Bold / Underline: Best/second best among group averages.

Appendix D Exhaustive Quantitative Results for WorldStrat Modular Combinations

As discussed in Section 4.3.1 of the main text, our proposed unified framework allows seamless integration of various multi-frame feature aggregation strategies ( $MFIF_{fusion}$ ) and multi-source fusion mechanisms ( $MSIF_{fusion}$ ).

Table 8 provides the exhaustive quantitative evaluation results across all combinations of these modules on both the real-world and realistically simulated WorldStrat datasets. The exhaustive testing includes 20 architectural variants for SatFusion (combining 4 MFSR operators and 5 Pansharpening operators) and 5 architectural variants for SatFusion* (combining our proposed PAN-guided Transformer with 5 Pansharpening operators). In addition, we report the parameter count (#Params) for each specific instantiation.

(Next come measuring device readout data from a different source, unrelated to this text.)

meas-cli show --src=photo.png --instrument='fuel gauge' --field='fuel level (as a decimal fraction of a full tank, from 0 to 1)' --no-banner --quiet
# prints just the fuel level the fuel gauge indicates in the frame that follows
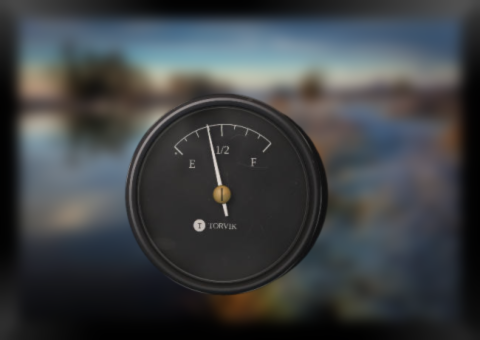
0.375
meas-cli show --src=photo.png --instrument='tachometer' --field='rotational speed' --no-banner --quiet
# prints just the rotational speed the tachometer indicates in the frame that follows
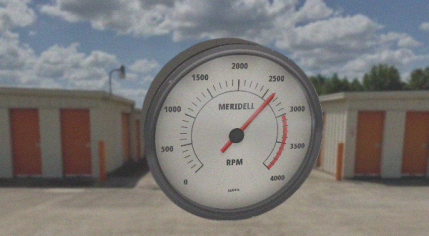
2600 rpm
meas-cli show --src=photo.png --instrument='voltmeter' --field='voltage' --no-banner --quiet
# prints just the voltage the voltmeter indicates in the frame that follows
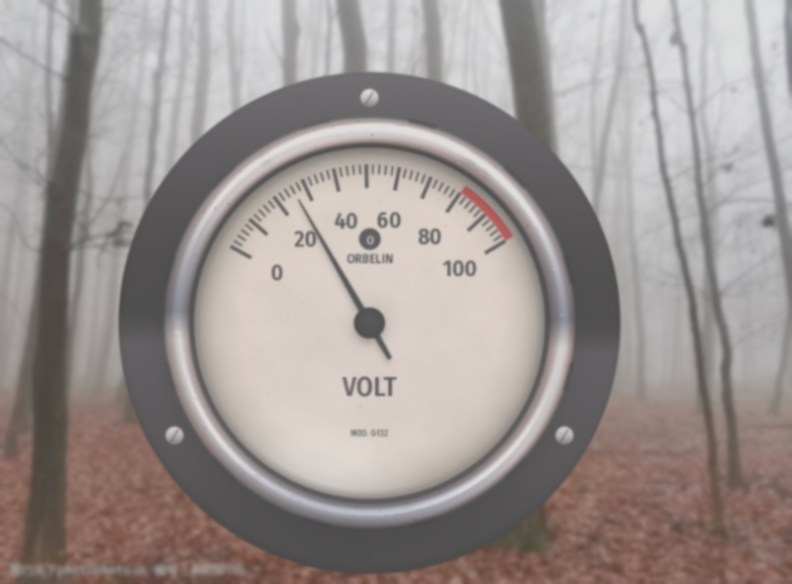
26 V
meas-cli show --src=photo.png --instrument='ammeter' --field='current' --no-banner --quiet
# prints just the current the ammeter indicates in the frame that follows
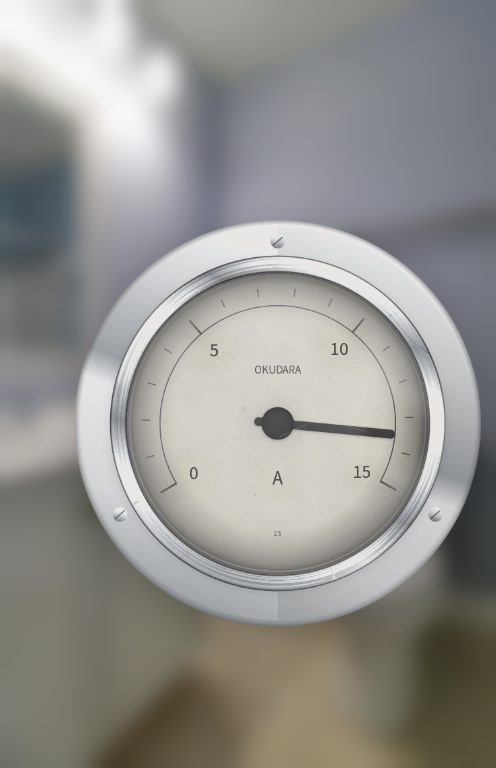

These comprehensive results demonstrate that our framework consistently yields performance improvements regardless of the specific underlying modular choice, confirming its robustness and high extensibility.

Appendix E Exhaustive Quantitative Results for WV3, GF2, and QB Modular Combinations

Table 9 details the performance of all investigated modular combinations of SatFusion and SatFusion* on the WV3, GF2, and QB simulated datasets, supplementing the summarized performance presented in Table 2 of the main manuscript.

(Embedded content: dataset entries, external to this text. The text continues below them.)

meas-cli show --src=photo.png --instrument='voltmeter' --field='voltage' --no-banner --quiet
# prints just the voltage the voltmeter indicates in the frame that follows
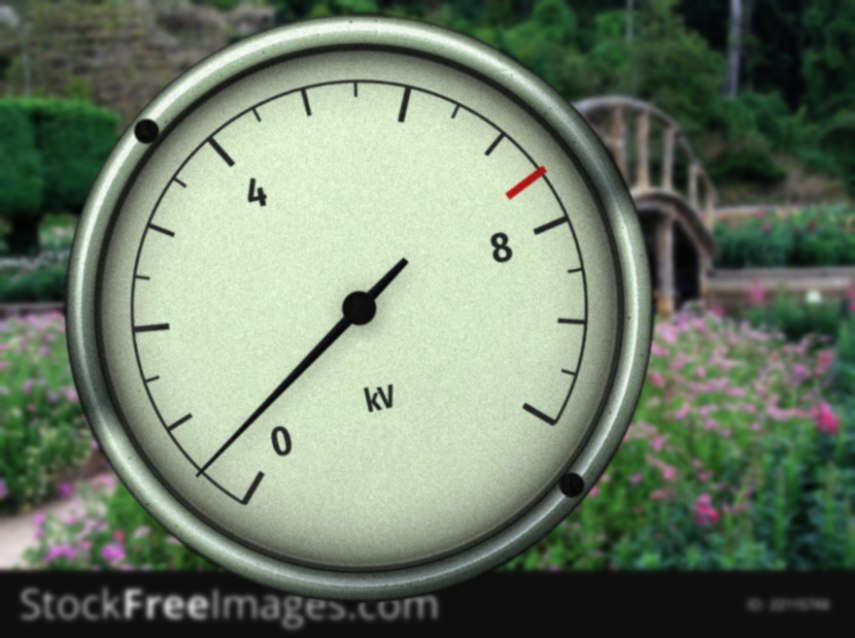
0.5 kV
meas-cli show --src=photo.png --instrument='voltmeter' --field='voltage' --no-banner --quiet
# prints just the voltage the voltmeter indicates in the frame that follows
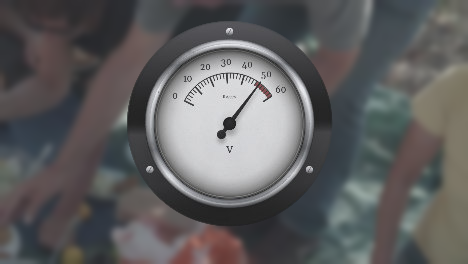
50 V
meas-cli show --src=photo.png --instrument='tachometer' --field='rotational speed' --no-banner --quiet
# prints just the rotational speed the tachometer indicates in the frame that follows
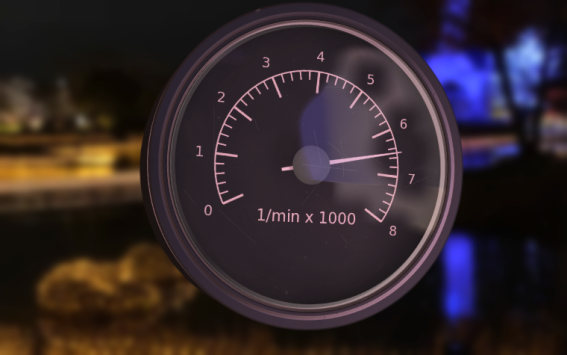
6500 rpm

Appendix F Qualitative Results on WorldStrat

To complement the quantitative results presented in Section 4.3.1 of the main manuscript, we provide visual comparisons of the reconstructed images on the WorldStrat dataset. As illustrated in Fig. 10, MFSR methods generally produce overly smooth outputs due to the absence of high-frequency structural guidance. In contrast, by effectively integrating fine-grained spatial details from the PAN image, both SatFusion and SatFusion* produce visually superior reconstructions. Our proposed unified methods explicitly exhibit sharper edge structures and more accurately restored local textures, corroborating the significant numerical improvements reported in the main text.

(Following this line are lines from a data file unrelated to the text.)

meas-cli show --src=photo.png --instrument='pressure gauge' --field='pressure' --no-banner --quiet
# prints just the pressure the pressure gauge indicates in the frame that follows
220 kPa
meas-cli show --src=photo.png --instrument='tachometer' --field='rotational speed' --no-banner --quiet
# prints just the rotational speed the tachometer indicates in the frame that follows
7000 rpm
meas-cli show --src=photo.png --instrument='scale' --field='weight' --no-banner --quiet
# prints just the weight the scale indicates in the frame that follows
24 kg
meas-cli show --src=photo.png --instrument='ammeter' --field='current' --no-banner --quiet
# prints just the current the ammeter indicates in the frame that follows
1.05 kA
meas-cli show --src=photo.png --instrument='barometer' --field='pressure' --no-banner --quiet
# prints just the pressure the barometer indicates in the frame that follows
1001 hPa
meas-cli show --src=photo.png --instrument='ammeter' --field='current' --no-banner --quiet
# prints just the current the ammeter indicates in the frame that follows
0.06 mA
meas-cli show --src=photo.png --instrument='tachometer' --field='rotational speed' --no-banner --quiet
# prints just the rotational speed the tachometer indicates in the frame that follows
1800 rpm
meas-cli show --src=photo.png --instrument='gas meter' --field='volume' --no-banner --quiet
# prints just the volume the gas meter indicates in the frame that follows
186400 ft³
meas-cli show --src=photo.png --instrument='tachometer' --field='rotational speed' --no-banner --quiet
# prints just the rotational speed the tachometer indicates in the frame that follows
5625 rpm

Appendix G Qualitative Results on WV3, QB, and GF2

To further demonstrate the robustness of our framework against real-world perturbations (e.g., sub-pixel misalignment and noise), we present qualitative comparisons on the physics-inspired simulated data (including WV3, QB, and GF2 datasets) complementing Section 4.3.2. Fig. 11 visualizes the fused images alongside their corresponding error maps with respect to the Ground Truth (GT). Our method effectively leverages complementary information across multiple frames to enhance fusion quality. Benefiting from the multi-frame modeling guided by PAN structural priors, SatFusion* delivers reconstructions with lower error magnitudes and superior perceptual clarity.

Appendix H Real-World Implications

Beyond the quantitative and qualitative improvements demonstrated in the main manuscript, our unified framework offers significant practical advantages for real-world Satellite Internet of Things (Sat-IoT) deployments.

Reliable High-Fidelity Perception. In practical Earth observation, hardware sensor limitations often exacerbate the conflict between the acquisition of low-quality redundant data and the downstream demand for high-fidelity imagery. By synergistically integrating multi-frame temporal complementarity and multi-source spatial priors, our framework bridges this gap. Unlike traditional Pansharpening methods that rely on fragile single-image interpolation, our method achieves alignment implicitly within a deep high-resolution feature space. This ensures highly stable and reliable reconstructions even under severe satellite jitter, sensor noise, or atmospheric interference, providing trustworthy inputs for downstream analytical tasks.

Bandwidth and Storage Efficiency. In Sat-IoT networks, managing and transmitting raw, highly overlapping temporal sequences imposes a massive burden on system bandwidth and storage capacities. Our approach consolidates multiple low-quality frames into a single high-quality representation, naturally yielding data compression benefits. Assuming each pixel per channel occupies one unit of storage space, and letting $N$ denote the spatial footprint, the raw input data volume comprising $k$ LR MS frames and one HR PAN image is:

(24)

D_{\text{in}}=N\times(k\cdot H\cdot W\cdot C+\gamma H\cdot\gamma W\cdot 1).

The output data volume of the single fused HR MS image is:

(25)

D_{\text{out}}=N\times(\gamma H\cdot\gamma W\cdot C).

Because the fused output possesses enhanced spatial resolution ( $\gamma$ ) and spectral depth ( $C$ ), $D_{\text{out}}$ can initially exceed $D_{\text{in}}$ for small $k$ . However, in dense revisit scenarios typical of modern Sat-IoT constellations, $k$ is usually substantial. As illustrated in Fig. 12, the system transitions into a net compression regime ( $D_{\text{in}}-D_{\text{out}}>0$ ) once $k$ surpasses a specific threshold. This advantage becomes increasingly prominent as $k$ grows, allowing the overall system to significantly reduce data payloads and archiving costs while simultaneously delivering superior image fidelity.